Pour le chercheur Frédéric Massé, professeur à l’Université Externado de Colombie, «le gouvernement est dans une situation difficile: il ne peut ni céder à l’ELN, ni accepter un cessez-le-feu sous la pression des bombes, ni se lever de la table des négociations». Il a fallu trois ans de pourparlers secrets et de difficiles tractations avant que ces négociations avec les «Elenos» ne s’engagent officiellement, le 7 février. «Celles avec les FARC ont duré quatre ans et l’ELN entend bien ne pas être traité en guérilla de deuxième classe», expliquait Juan Camilo Restrepo au Monde, quelques jours avant l’attentat. A Quito, où se tient la première phase des négociations, l’optimisme est pour le moins mesuré.
En Colombie, les FARC accusent le gouvernement de ne pas tenir ses engagements. «Les guérilleros ont tenu parole, assure Tania, une porte-parole des FARC. Ils se sont regroupés dans les zones. Mais les infrastructures et les conditions de vie y restent extrêmement précaires.» Les autorités admettent que les difficultés logistiques ont dépassé tous les calculs. La construction des logements provisoires promis aux démobilisés avance très lentement.
L’ONU, qui contribue à la vérification du cessez-le-feu et qui doit recueillir les armes des guérilleros, s’en est inquiétée. Pour leur part, les FARC n’ont pas encore remis au gouvernement la liste complète de leurs membres et de leurs armes. L’organisation invoque, elle aussi, des difficultés d’ordre pratique.
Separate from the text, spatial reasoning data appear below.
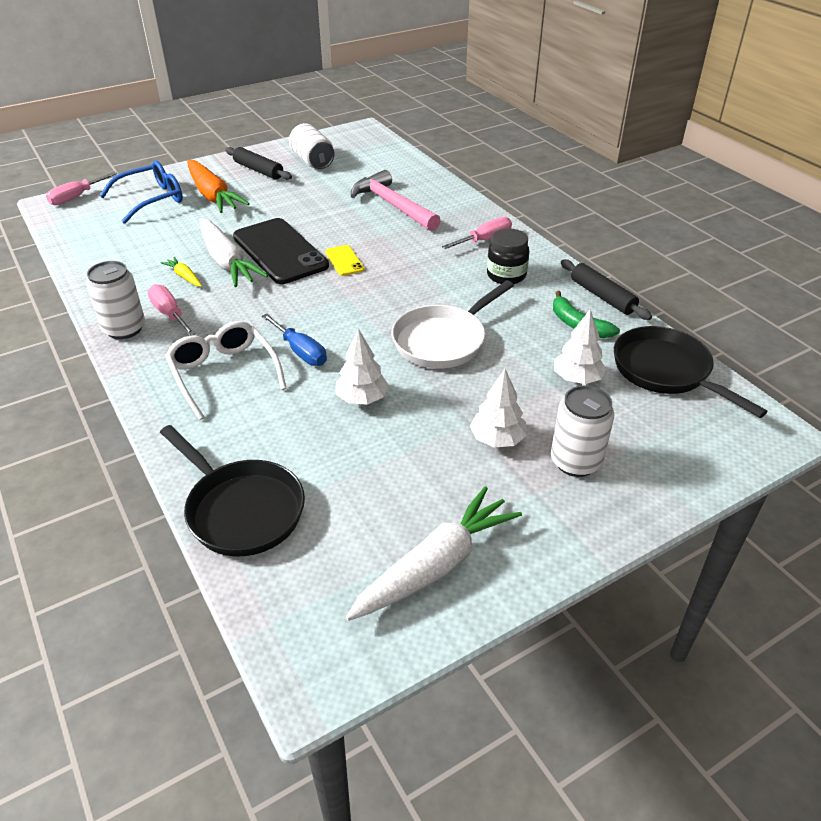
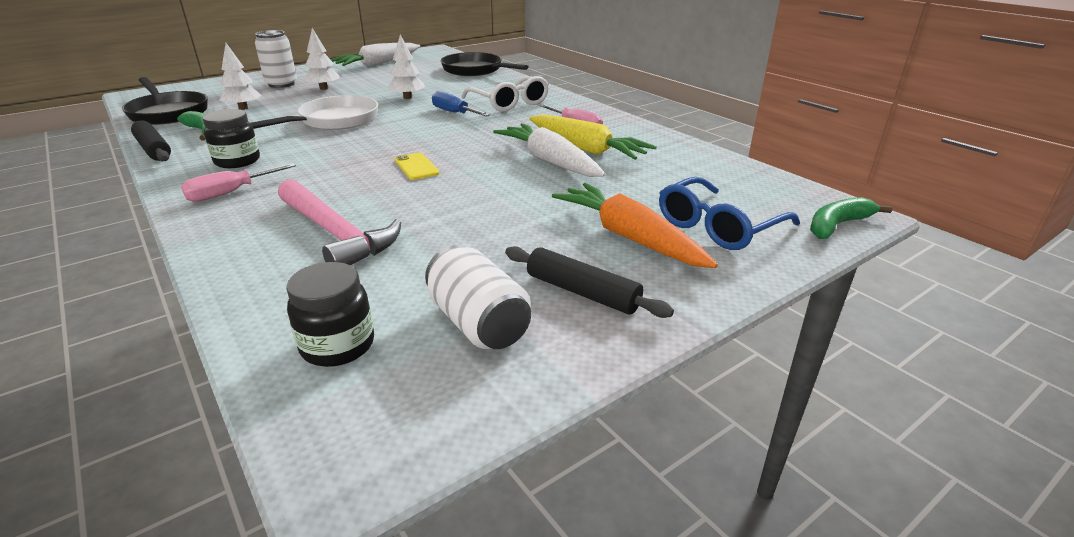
camera: 175 degrees right, 10 degrees down
(76, 197) = (837, 225): pink screwdriver -> green banana
(124, 329) = (606, 118): white can -> none
(184, 277) = (586, 149): yellow carrot -> yellow carrot, size x2.17
(280, 251) = (493, 172): black phone -> none
(374, 156) = (337, 345): none -> black jar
Aux termes de l’accord de paix, les FARC devaient avoir déposé 30% de leurs armes au 1er mars et la totalité d’ici au 1er juin 2017. Le chef de la délégation de l’ONU, le Français Jean Arnault, a suggéré une modification du calendrier. Le gouvernement s’est ouvertement agacé de cette intervention.
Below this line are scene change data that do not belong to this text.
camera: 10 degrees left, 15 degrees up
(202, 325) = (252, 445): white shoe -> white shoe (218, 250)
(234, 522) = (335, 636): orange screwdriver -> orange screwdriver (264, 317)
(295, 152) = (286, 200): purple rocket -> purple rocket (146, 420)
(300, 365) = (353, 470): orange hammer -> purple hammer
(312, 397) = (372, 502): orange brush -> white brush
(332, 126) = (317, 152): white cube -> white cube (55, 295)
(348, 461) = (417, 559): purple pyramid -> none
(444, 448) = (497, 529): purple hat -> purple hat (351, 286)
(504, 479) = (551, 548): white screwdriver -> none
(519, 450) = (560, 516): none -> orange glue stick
«Il est clair que les délais prévus par l’accord étaient trop courts. Cette question du calendrier est un détail au vu de l’enjeu», considère Jorge Restrepo, directeur du Centre de ressources pour l’analyse des conflits. Selon lui, «la vraie question est de savoir si les FARC vont bien remettre toutes leurs armes, et le vrai problème concerne le sort des miliciens dont l’accord ne parle pas». Les miliciens sont les civils, souvent armés, qui de près ou de loin ont aidé les FARC. Leur nombre, incertain, se chiffre en milliers.
Assassinats politiques
Pour les guérilleros des FARC, le vrai problème reste celui de leur sécurité. Selon l’organisation non gouvernementale Somos Defensores, 80 personnes ont été assassinées en 2016 en raison de leur activité politique ou de leur engagement associatif. Depuis le début de l’année, 17 meurtres ont encore été enregistrés. Les victimes sont des défenseurs des droits de l’homme, des dirigeants paysans qui se battent pour récupérer leurs terres, des écologistes ou des Indiens qui s’opposent à l’exploitation – légale ou illégale – des ressources minières sur leur territoire, et des militants de gauche, notamment du parti Marche patriotique. Les organisations sociales et les FARC dénoncent une résurgence des milices paramilitaires d’extrême droite.